アメリカには日本みたいに《アイドル》というジャンルが無いので、歌手は基本的には歌の実力で世に出ることになる。

だからたまたま容姿もキャッチーな歌手が出てくると、爆発的な人気を博すことになる。

アイドルスターの需要はあるのに、慢性的な供給不足だからだ。

慢性的なアイドル供給過多の日本とは、そこは真逆である。

当時16歳のブリトニー・スピアーズほどの上玉はアメリカのポップ・シーンでも最高ランクだったのだろう、ティーンエイジャーを中心にお祭り騒ぎとなり、デビュー曲の「ベイビー・ワン・モア・タイム」はいきなり全米1位となった。

この「ウップス!…アイ・ディド・イット・アゲイン」も「ベイビー・ワン・モア・タイム」とほとんど同じような曲だけれども、人工的な進化がさらに進み、よりクールである。

ブリトニーの歌唱はソウルフルでもなければカントリー風でもロック風でもなく、ゴニョゴニョと寝起きみたいな、舌足らずみたいな、なんならちっとも歌ってないみたいなスタイルはなかなかの衝撃だった。このスタイルは2000年代米国のティーンエイジ・ポップやK-POP、そしてJ-POPにも引き継がれていく。

あらためてMVを見ても、人工性を強調しているような造りはユーモラスでもあり、キレの良いダンスは曲を華やかに飾り立て、4分間に凝縮された本場のエンターテインメント、といった趣である。

しかしちょうどこの頃、ブリトニーはジャスティン・ティムバーレイクと恋愛関係となり、彼女の自伝によれば、妊娠もしている。ジャスティンが出産を望まなかったために中絶してしまったようだが、以降、この稀代のポップスターは結婚・離婚を繰り返し、薬物やアルコールの問題や奇行、などでネガティヴな意味での注目を集めるなど、浮き沈みの激しい人生を送ることになる。

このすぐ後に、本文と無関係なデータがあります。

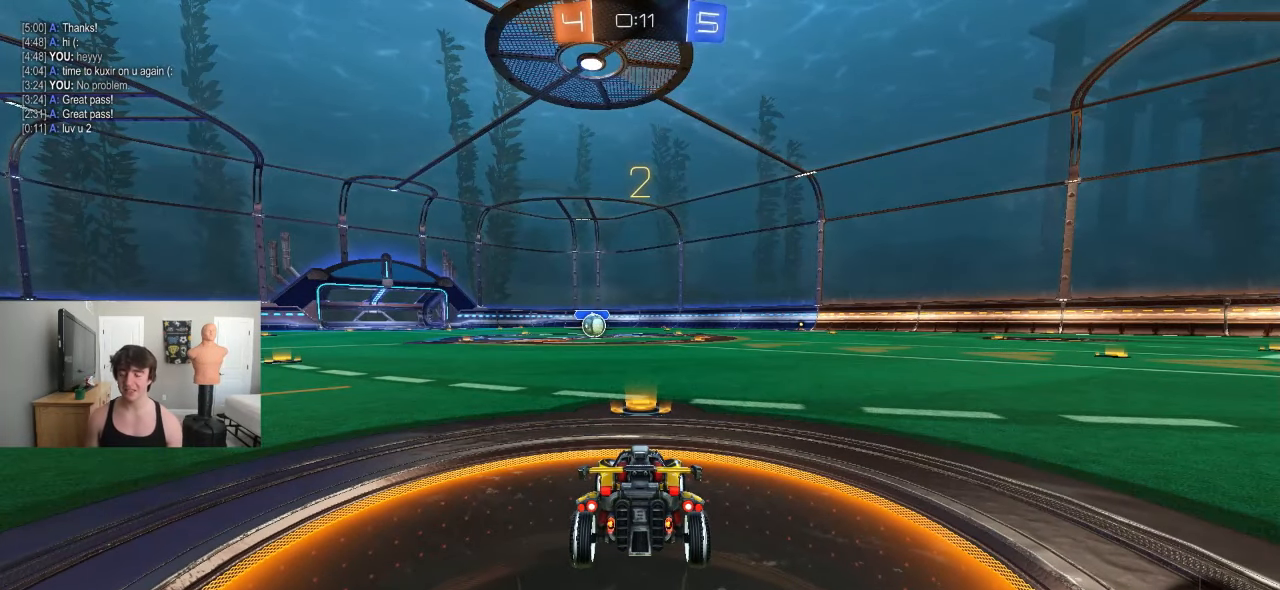
{"dt_ms": 500, "buttons": ["L1"], "left_stick": "up-left", "events": [[17, "left_stick", "up-left"], [250, "L1", "down"], [283, "L3", "down"], [450, "L3", "up"]]}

十代の頃から常に注目を浴び、パパラッチに囲まれ、激しい毀誉褒貶にさらされ、巨万の富を生む商品として周囲の大人たちから常に期待とプレッシャーをかけられる、そんな環境でまともな人生や心安らぐ生活が送れるはずもなかろうと、彼女のスキャンダルを聞いたり、坊主頭や太った姿を見たりするたびにあまりに痛々しく、見てられないような気持ちになったものである。可哀想なブリトニー!

そう思うとあらためて、同じような状況だったはずなのにすべてを跳ね返して女王の座に君臨し続けたあのマドンナってのは本当にすげーなと思わざるを得ないのである。